They Said What?

Another week… some more HBS quotes. Insights this time run the gamut from companies like Harley Davidson and eBay to general philosophical thoughts on subjects ranging from donuts to sex. Thanks to all quote submitters. As always, please forward any outlandish classroom comments by email to

Chris Knop (NH): “For those of you who are not watching Formula One, it is always won by a Mercedes… or by a Ferrari with a German driver.”

Julian Rizo (NH): “When you are at a red light, and you have a Harley at your right, you’re like, ‘Wow, is that a beggar, or what?'”

Marc Zelanko (NH): “I think Harley Davidson might be worried about sex.”

Jenn Taylor: “Don’t you mean gender?”

Zelanko: “No, I mean sex. Exhibit 10 says sex.”

Jenn Taylor (NH): “You can’t park an RV in Cambridge.”
“As an American, I need eight different types of alarm clocks and 35 sweaters.”

Tom Russell (NI): [on selling on eBay in Negotiation] “A lot of people are susceptible to the winner’s curse, and I know that, so I exploit them.”
[on Hillary Clinton’s book deal] Josh Jarrett (NH): “She still gets $8 million even if she writes a crappy book.”

Professor Michael Roberto (Strategy): “Would you rather be a CEO in a great industry or in a crummy industry?”

John Berger (NH): “I would rather be a CEO in a crummy industry.”

Professor Roberto: “Why?”

Robert Kimmel (NH): “So he can fire people.”

Huw Pill (BGIE): “Accounting never tells you anything.”

Corporate Financial Flexibility Professor Tom Copeland, when asked if the real option discount rate captured the risk of something catastrophic happening to the project: “If a nearby star goes supernova – we’re not considering that volatility.”

Channels to Market Professor David Bell: “Why [is Royal Ahold] expanding? In the Netherlands, it takes ten minutes to saturate the country.”
Bell, on whether students are allowed to do the final paper in groups larger than two: “[One group has] already wrestled me to the ground and forced me into a threesome.”

Houman Fardin (OA), on why small business leaders listen to the case protagonist for advice on their companies: “He’s like them. He’s had ups and downs. He’s not sexy.” [The class laughs, and Fardin realizes he is in the room.] “Well, he may be sexy in some ways.”

Professional Services Professor Ashish Nanda: “How did you handle the Morgan Stanley Dean Witter merger?”

Guest John Straus, former head of Morgan Stanley Private Client Services: “Pre-merger, brown hair. Now…” [Points to his silver hair.]

Megan Murray (OE), after describing growing up on Dunkin’ Donuts, eating there with her family every Sunday morning, becoming an expert on donut quality and consistency, and worrying that these prized products might not travel well if Dunkin’ Donuts wanted to distribute them to satellite locations: “Honey-dipped donuts are very sensitive.”

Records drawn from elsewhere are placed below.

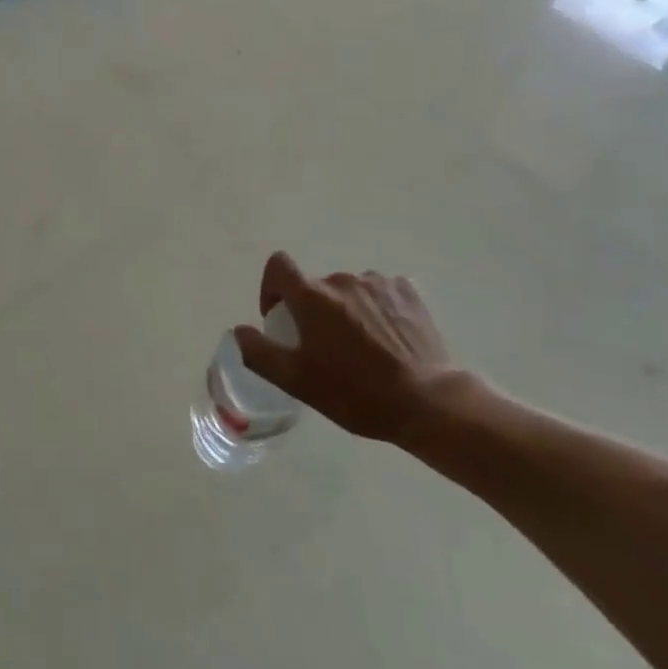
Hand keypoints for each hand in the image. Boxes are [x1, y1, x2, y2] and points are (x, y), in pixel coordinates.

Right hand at [233, 252, 458, 443]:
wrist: (427, 402)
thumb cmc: (355, 392)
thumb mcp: (297, 381)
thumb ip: (259, 353)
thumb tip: (239, 331)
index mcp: (312, 296)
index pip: (279, 266)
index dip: (273, 288)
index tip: (282, 317)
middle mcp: (342, 280)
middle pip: (316, 286)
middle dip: (314, 310)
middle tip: (325, 348)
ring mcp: (378, 283)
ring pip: (349, 290)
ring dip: (347, 310)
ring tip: (362, 346)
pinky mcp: (408, 292)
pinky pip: (380, 292)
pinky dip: (377, 309)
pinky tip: (388, 339)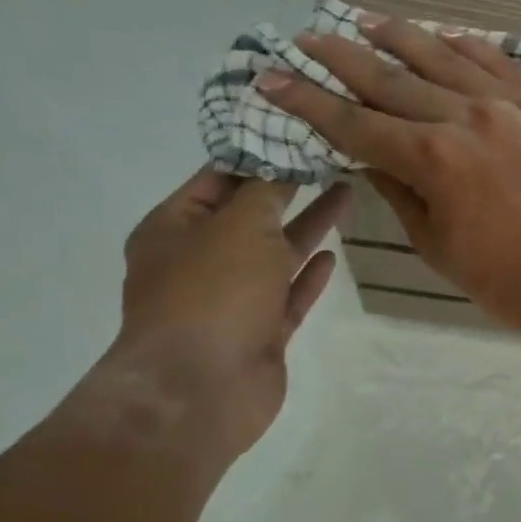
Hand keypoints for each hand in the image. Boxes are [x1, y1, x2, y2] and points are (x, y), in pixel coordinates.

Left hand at [92, 169, 347, 462]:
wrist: (201, 390)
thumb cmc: (212, 292)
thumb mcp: (240, 225)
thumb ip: (266, 191)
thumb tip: (280, 160)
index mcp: (174, 228)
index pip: (217, 178)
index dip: (256, 153)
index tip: (297, 131)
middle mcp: (198, 260)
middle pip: (250, 214)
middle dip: (288, 187)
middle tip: (330, 157)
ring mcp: (230, 299)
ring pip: (275, 253)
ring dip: (307, 225)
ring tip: (346, 192)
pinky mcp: (259, 332)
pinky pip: (288, 294)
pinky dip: (308, 274)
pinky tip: (333, 254)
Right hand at [261, 17, 520, 336]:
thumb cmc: (504, 279)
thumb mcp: (435, 243)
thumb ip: (398, 190)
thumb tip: (366, 154)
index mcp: (433, 159)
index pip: (356, 123)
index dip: (309, 101)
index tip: (273, 78)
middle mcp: (467, 117)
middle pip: (392, 78)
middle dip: (342, 58)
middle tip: (308, 38)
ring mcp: (513, 104)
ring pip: (445, 56)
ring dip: (400, 36)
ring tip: (366, 21)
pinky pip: (501, 61)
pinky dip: (467, 45)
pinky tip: (444, 35)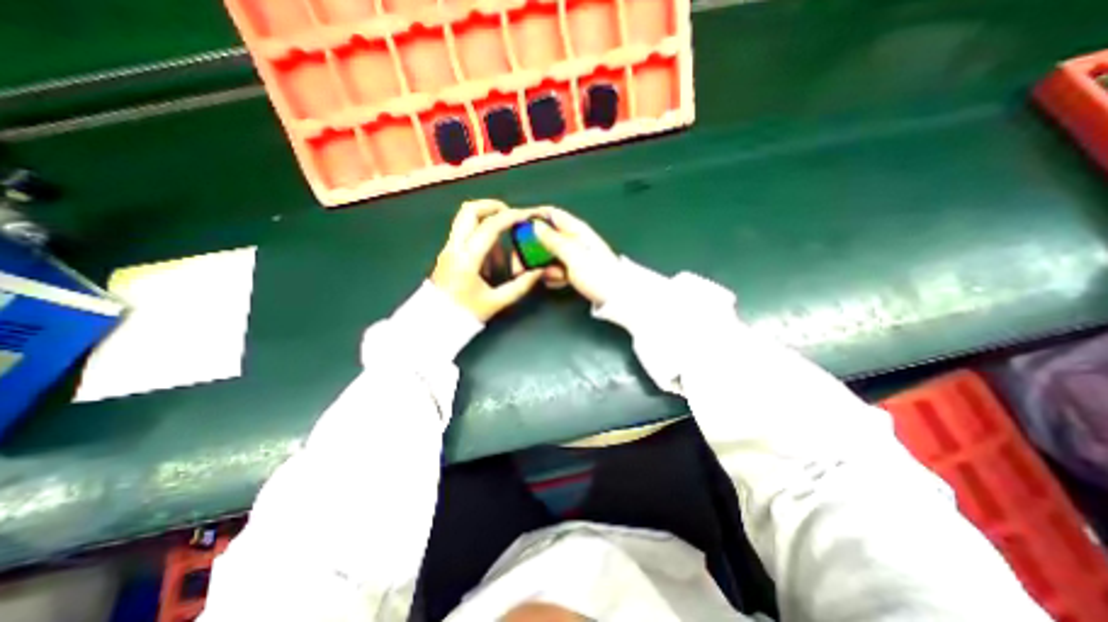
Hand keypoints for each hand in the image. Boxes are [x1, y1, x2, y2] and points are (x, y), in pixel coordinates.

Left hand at [427, 201, 543, 323]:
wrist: (434, 322)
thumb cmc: (465, 313)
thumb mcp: (496, 301)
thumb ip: (520, 286)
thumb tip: (539, 271)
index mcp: (467, 258)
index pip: (490, 226)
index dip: (511, 217)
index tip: (526, 216)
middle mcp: (455, 247)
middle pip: (470, 210)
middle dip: (493, 207)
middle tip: (511, 216)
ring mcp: (448, 248)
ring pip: (466, 220)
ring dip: (487, 226)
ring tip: (501, 255)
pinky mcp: (448, 253)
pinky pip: (465, 235)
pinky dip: (481, 238)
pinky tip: (490, 262)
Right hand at [525, 207, 618, 303]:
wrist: (617, 297)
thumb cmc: (598, 274)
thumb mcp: (574, 256)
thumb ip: (554, 240)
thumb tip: (535, 225)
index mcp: (576, 230)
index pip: (551, 214)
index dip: (533, 217)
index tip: (517, 229)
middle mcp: (573, 239)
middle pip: (545, 236)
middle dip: (532, 249)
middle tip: (520, 265)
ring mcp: (573, 255)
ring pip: (548, 255)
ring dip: (543, 266)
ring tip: (550, 277)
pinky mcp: (574, 269)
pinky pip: (556, 268)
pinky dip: (553, 275)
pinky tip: (557, 282)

[analyzing Downy users thoughts about the fabric softener] Brett Laschinger (OB): “I thought there was a ‘Sex’ component, and that came out of the ‘Spending Time with Myself’ component.”

Craig Shepherd (OC), on why people are attracted to the Harley

Davidson brand: “I think the Harvard Law School grad said it best. He just wanted to feel a little bit naughty – a little nasty.”

Wendy Ware (OF): “I grew up on the back of my Dad’s Harley, going to Sunday School.”

Carolyn Bockius (OA): “If Yahoo! launches a teen website with streaming media, the teens will want a more exciting adult website when they grow up.”